Wednesday, July 28, 2010

Let's Be Leon

The Tribeca Film Festival came out to LA and I caught The Trotsky. It's a comedy starring Jay Baruchel about a teenager who believes he's the reincarnation of Leon Trotsky. His main activity is trying to unionize his high school class.

The film has a charming cast (I met Emily Hampshire after the showing and told her she did a good job), but the plot doesn't quite work. Why does he believe he's Trotsky? Is he psychotic? And what would it mean, anyway? To this kid, it means stuff like he needs to be exiled and he has to marry an older woman named Alexandra. Really? Does that mean he expects to be assassinated with an ice pick?

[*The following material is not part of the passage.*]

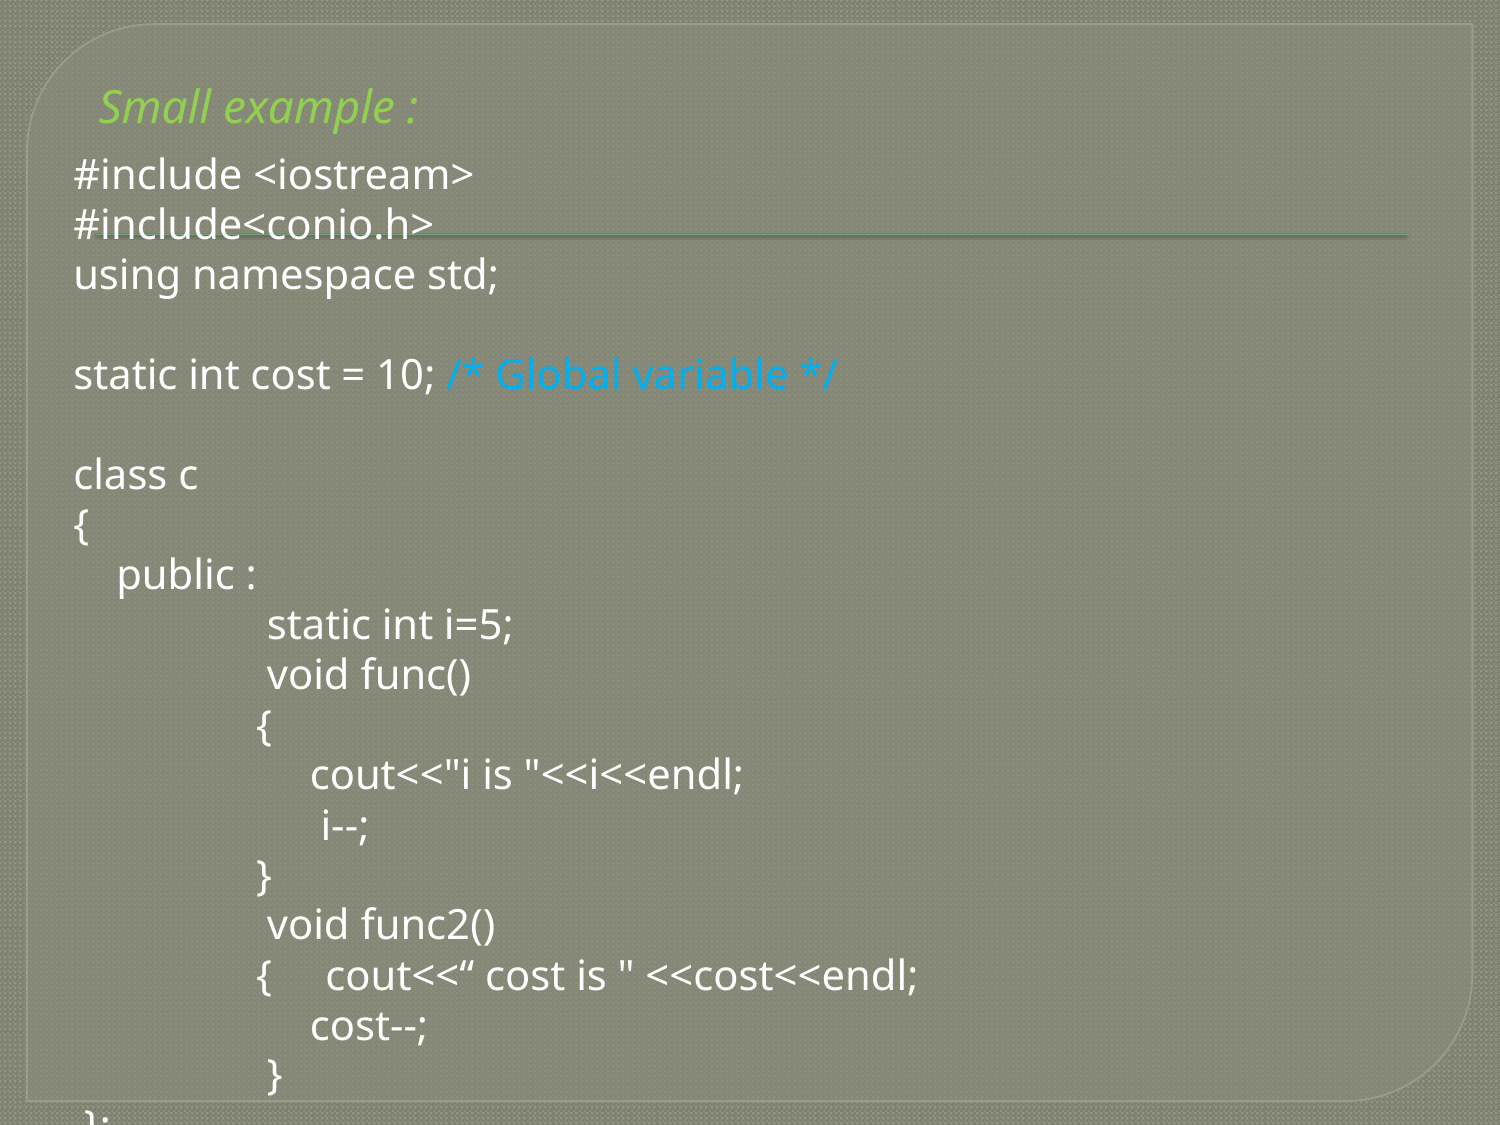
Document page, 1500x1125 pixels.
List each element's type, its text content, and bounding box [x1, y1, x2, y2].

list #include <iostream> #include<conio.h> using namespace std; static int cost = 10; /* Global variable */ class c { public : static int i=5; void func() { cout<<"i is "<<i<<endl; i--; } void func2() { cout<<“ cost is " <<cost<<endl; cost--; } }; [58, 140, 1409, 1067]
title Small example : [75, 41, 1425, 141]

But what interested me was the very idea of the plot. The film isn't particularly political, but we're supposed to find the protagonist quirky, even sympathetic. Is someone imitating an architect of the Russian Revolution, an evil that brought forth massive death and destruction, funny? People may not have the same reaction to communism that they do to fascism, but still, shouldn't it be so discredited that a kid who wants to be Trotsky wouldn't be that amusing?

PS The film was set in Montreal (where I was born), and I believe got money from Quebec, so every now and then someone would break out into French.

2 Comments:

Anonymous Anonymous said...

"Is someone imitating ..., an evil that brought forth massive death and destruction, funny?"

It worked for Peter O'Toole in "The Ruling Class"

{If you don't know and don't want to look it up-He thought he was Christ}

9:10 AM, July 28, 2010  
Anonymous Anonymous said...

Yep, Christ and Communists, flip sides of the Mobius coin.